Título: El mismo torrente de Espiritu que bautizo a Cristo es el que bautiza a cada cristiano

Original en audio: 6 min. 3 seg.


Esta fiesta sirve de quicio entre el tiempo de Navidad y el tiempo Ordinario.

La Navidad termina con la Epifanía, y pertenece a las múltiples celebraciones de la Epifanía, esto es, de la manifestación de Verbo Encarnado, esta fiesta del Bautismo del Señor

En el tiempo de Navidad hemos celebrado no sólo el ingreso del Verbo en nuestra historia, no sólo su Encarnación del Verbo, sino también las primeras manifestaciones de la gloria de este Verbo en nuestra carne mortal.

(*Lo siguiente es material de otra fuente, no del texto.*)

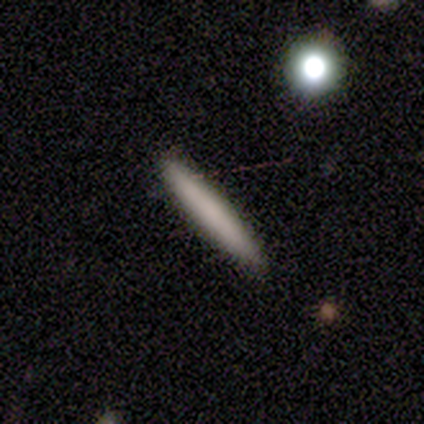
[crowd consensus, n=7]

Y como una especie de cierre de estas manifestaciones, que empezaron con la Adoración de los Magos, la Iglesia está celebrando hoy el Bautismo del Señor, donde ya no es el testimonio de unos Sabios de Oriente, sino el testimonio del Padre y el testimonio del Espíritu Santo, el que muestra claramente quién es Ése que está recibiendo hoy el Bautismo, y que en sí está bautizando al universo.

"Este es mi Hijo, el Amado, escuchadle" San Marcos 1,11. "Este es mi Hijo, el Amado" San Marcos 1,311, ¿y cuál es el amor que el Padre le tiene al Hijo? El don del Espíritu Santo. El amor que el Padre le tiene al Hijo es el Espíritu, y el amor que el Hijo le tiene al Padre es el mismo Espíritu. Y de esa manera, Cristo amado, ungido por el Espíritu, se convierte en Cristo amoroso, en Cristo amante.

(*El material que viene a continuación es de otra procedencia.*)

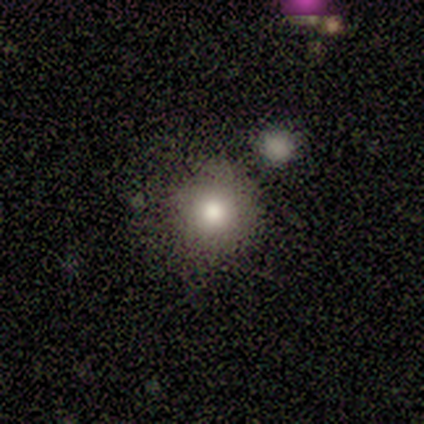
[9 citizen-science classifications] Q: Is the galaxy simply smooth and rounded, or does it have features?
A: smooth — 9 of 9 (100%).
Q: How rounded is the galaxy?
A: round — 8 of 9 (89%).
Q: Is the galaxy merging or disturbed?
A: minor disturbance — 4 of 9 (44%).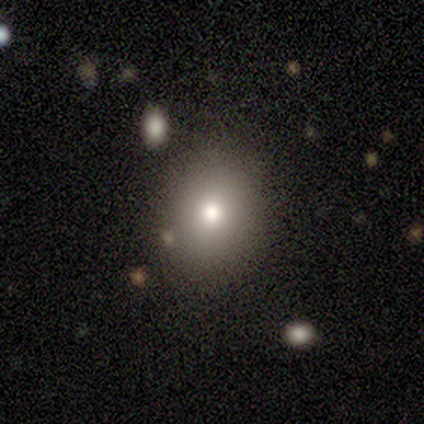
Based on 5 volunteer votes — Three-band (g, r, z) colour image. It shows a smooth galaxy with no disk features (40%, tied with featured or disk) that is in between round and cigar-shaped (100%). Merging: none (75%).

Cristo, que recibe el amor del Espíritu, se convierte también en el dador del Espíritu. Porque no se puede recibir este amor que existe entre el Padre y el Hijo, sin transmitir este amor. Así como el viento no existe quieto, así el amor no existe sino amando. Y Por eso, cuando el amor por esencia, cuando este amor personal que es el Espíritu Santo toma una vida, al mismo tiempo la hace amada y amante.

No se puede recibir el viento y encerrarlo, uno no puede encerrar al viento. Pues bien, así también este amor no se se puede encerrar. El que pretende recibir amor, pero no dar amor, se queda con una falsificación del amor, se queda con un veneno, se queda con una mentira. Y cuando el agua no corre, sino que se estanca, se pudre. El agua de los ríos, que corren, está fresca; el agua de los floreros, detenida y confinada a un pequeño recipiente, se pudre.

Así también quiere Cristo que el Espíritu del Padre, torrente de amor, río de agua viva, viento impetuoso que ha llegado hasta Él y que lo ha convertido en el gran Amado del Padre, también en su condición mortal, quiere Crsito que ese amor, pasando a través de Él, después de ungirlo a Él y de hacerlo Cristo a Ël, nos haga cristos a nosotros.

Es hermoso pensar que al principio de la Navidad oíamos el Nombre santísimo del Salvador: "Se llamará Jesús" San Mateo 1,21. Y hoy se completa el Nombre Jesús, porque si ya se llamaba Jesús desde el Nacimiento, sólo se llama en verdad Cristo desde su Bautismo.

Y hoy, entonces, al despedir el tiempo de Navidad ya ha quedado completo el Nombre de nuestro Redentor: Se llama Jesús, el Cristo. Ya sabemos que se llama Jesucristo. Es Jesús, Jeshúa, nombre que significa "Dios salva". ¿Y cómo salva? Porque es Cristo, porque tiene la unción, porque ha sido ungido, porque ha sido untado, porque es poseído por el Espíritu, porque el Espíritu se comunica a Él sin medida.

Ese volumen de Espíritu, ese torrente de Espíritu, que bautiza hoy a Cristo, es el mismo Espíritu que bautiza a cada cristiano. Y ese Bautismo del Espíritu, que estaba apenas prefigurado en el Bautismo de agua, en el Bautismo de Juan, es el Bautismo que nosotros hemos recibido, para también nosotros irnos en ese viento, dejarnos llevar por ese torrente, navegar en esa corriente de gracia, de ternura, de amor.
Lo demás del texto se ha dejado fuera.